A vida de Carlos Borromeu nos revela como é importante aplicar a renovação conciliar do Vaticano II em nossa Arquidiocese, uma renovação ainda a ser levada adiante; e isso vai exigir de nós energia e decisão.

A aplicação da renovação conciliar não implica ruptura com a reforma de Trento. Assim a vocação do nosso seminário São Carlos Borromeu é a de viver o espírito conciliar do Vaticano II sem renegar a herança espiritual de Trento. Conhecer o que significou a renovação de Trento, sem saudosismos inúteis, pode nos ajudar a amar mais ainda o caminho iniciado pelo Vaticano II.
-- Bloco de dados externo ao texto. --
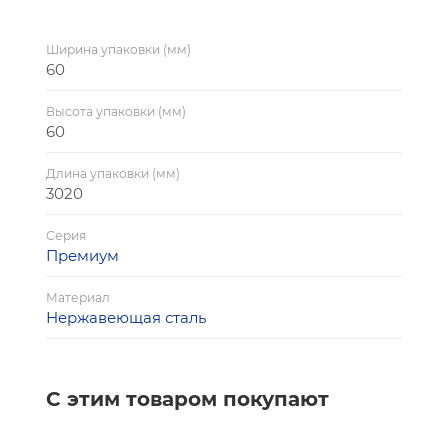
Ширина упаковки (мм)
60
Высота упаковки (мм)
60
Длина упаковки (мм)
3020
Серия
Премиум
Материал
Нержавеющая сталь
С этим товаром покупают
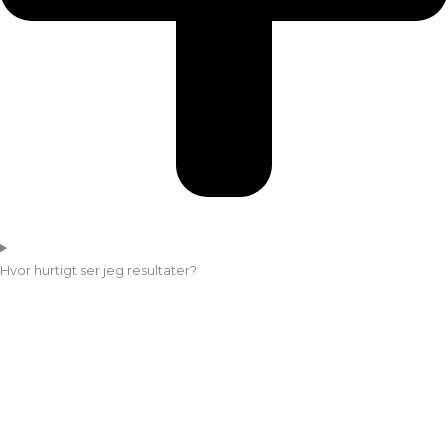
Hvor hurtigt ser jeg resultater?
Alguns afirmam que os documentos do Vaticano II estão eivados “de um humanismo laico e profano”, “do culto do homem que se opõe radicalmente à fé católica”. É preciso rejeitar com vigor essa acusação contra o concílio, e, ao mesmo tempo, lutar contra o erro apontado. Nosso Seminário está chamado a preparar pastores que ajudem a mostrar a diferença que há entre o espírito do Concílio e o seu antiespírito (cf. Bento XVI, Discurso à Cúria Romana, 22 de dezembro de 2005), que saibam instruir bem as pessoas no sentido correto da renovação e que promovam a unidade.

Dom Julio Endi Akamine é arcebispo metropolitano da Arquidiocese de Sorocaba.